Anita Bose Pfaff (born 29 November 1942) is an Austrian economist, who has previously been a professor at the University of Augsburg as well as a politician in the Social Democratic Party of Germany. She is the daughter of Indian nationalist Subhas Chandra Bose and his wife, (Note: "While writing The Indian Struggle, Bose also hired a secretary by the name of Emilie Schenkl. They eventually fell in love and married secretly in accordance with Hindu rites.") or companion, (Note: "Although we must take Emilie Schenkl at her word (about her secret marriage to Bose in 1937), there are a few nagging doubts about an actual marriage ceremony because there is no document that I have seen and no testimony by any other person. ... Other biographers have written that Bose and Miss Schenkl were married in 1942, while Krishna Bose, implying 1941, leaves the date ambiguous. The strangest and most confusing testimony comes from A. C. N. Nambiar, who was with the couple in Badgastein briefly in 1937, and was with them in Berlin during the war as second-in-command to Bose.
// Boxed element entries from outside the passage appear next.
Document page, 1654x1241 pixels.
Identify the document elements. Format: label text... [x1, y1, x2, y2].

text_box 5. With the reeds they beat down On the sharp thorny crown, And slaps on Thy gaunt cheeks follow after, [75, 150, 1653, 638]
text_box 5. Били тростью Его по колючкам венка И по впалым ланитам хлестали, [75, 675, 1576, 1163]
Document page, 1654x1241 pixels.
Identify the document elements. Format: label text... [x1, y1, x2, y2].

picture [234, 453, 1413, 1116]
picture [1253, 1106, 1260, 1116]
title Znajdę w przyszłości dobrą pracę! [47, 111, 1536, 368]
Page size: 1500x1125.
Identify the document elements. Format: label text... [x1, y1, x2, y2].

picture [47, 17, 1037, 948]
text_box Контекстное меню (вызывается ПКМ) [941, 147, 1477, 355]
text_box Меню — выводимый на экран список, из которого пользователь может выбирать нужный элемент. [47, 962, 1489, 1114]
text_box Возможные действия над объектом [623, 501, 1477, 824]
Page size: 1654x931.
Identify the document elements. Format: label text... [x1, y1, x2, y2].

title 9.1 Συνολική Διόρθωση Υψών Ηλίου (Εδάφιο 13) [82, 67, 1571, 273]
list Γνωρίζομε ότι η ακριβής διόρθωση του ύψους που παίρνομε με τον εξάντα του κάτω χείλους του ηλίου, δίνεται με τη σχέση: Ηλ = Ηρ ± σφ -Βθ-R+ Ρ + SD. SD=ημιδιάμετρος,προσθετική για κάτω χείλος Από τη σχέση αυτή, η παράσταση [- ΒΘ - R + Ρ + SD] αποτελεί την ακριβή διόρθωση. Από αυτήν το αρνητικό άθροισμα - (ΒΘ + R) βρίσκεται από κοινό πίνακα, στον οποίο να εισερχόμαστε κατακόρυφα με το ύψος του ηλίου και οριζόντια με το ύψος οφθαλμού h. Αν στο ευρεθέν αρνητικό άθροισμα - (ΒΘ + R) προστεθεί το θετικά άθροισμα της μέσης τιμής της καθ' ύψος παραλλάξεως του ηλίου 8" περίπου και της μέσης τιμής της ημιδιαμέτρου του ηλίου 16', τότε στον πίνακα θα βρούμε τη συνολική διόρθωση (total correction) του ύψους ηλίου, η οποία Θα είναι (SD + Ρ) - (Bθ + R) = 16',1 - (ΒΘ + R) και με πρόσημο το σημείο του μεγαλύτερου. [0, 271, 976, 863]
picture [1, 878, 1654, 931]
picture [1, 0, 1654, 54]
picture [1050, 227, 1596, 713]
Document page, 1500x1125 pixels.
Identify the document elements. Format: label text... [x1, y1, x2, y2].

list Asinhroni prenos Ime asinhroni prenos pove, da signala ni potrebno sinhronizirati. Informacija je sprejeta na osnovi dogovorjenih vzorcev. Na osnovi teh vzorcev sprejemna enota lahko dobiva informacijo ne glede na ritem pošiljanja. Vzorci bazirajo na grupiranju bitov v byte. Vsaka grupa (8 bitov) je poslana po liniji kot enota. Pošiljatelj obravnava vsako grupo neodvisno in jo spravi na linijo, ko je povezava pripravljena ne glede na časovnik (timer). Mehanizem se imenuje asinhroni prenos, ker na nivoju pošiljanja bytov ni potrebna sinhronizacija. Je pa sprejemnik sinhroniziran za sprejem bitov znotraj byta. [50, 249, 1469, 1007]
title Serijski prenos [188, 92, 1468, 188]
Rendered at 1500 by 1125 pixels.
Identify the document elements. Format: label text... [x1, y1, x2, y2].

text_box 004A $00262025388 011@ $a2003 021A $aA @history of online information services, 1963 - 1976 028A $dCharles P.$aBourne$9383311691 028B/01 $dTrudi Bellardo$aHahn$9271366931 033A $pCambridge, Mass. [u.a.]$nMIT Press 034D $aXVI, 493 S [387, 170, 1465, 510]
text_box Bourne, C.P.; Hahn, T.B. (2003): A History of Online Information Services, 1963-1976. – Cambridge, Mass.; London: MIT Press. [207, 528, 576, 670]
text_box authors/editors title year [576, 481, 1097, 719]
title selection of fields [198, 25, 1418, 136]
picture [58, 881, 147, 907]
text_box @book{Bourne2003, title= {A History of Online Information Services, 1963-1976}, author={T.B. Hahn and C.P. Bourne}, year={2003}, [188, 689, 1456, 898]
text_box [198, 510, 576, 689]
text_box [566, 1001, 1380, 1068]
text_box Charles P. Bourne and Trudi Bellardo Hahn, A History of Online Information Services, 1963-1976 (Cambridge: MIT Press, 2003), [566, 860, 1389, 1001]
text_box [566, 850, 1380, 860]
In an answer to my question about the marriage, he wrote to me in 1978: 'I cannot state anything definite about the marriage of Bose referred to by you, since I came to know of it only a good while after the end of the last world war ... I can imagine the marriage having been a very informal one ...'... So what are we left with? ... We know they had a close passionate relationship and that they had a child, Anita, born 29 November 1942, in Vienna. ... And we have Emilie Schenkl's testimony that they were married secretly in 1937. Whatever the precise dates, the most important thing is the relationship.") Emilie Schenkl. (Note: "Apart from the Free India Centre, Bose also had another reason to feel satisfied-even comfortable-in Berlin. After months of residing in a hotel, the Foreign Office procured a luxurious residence for him along with a butler, cook, gardener and an SS-chauffeured car. Emilie Schenkl moved in openly with him. The Germans, aware of the nature of their relationship, refrained from any involvement. The following year she gave birth to a daughter.)

==Early life==

Pfaff is the only child of Emilie Schenkl and Subhas Chandra Bose, who—with a view to attempting an armed attack on the British Indian Empire with the help of Imperial Japan—left Schenkl and Pfaff in Europe, and moved to southeast Asia, when Pfaff was four months old. Pfaff was raised by her mother, who worked shifts in a telephone trunk office during the postwar years to support the family, which included Pfaff's maternal grandmother. Pfaff was not given her father's last name at birth, and grew up as Anita Schenkl.

==Academic career==

As of 2012, Pfaff was a professor of economics at the University of Augsburg.

==Marriage and family==

Pfaff is married to Professor Martin Pfaff, who was previously a member of the Bundestag (the German parliament), representing the SPD. They have three children: Peter Arun, Thomas Krishna and Maya Carina.

==Media==

Pfaff is mentioned in the Bollywood film Netaji Subhas Chandra Bose: The Forgotten Hero.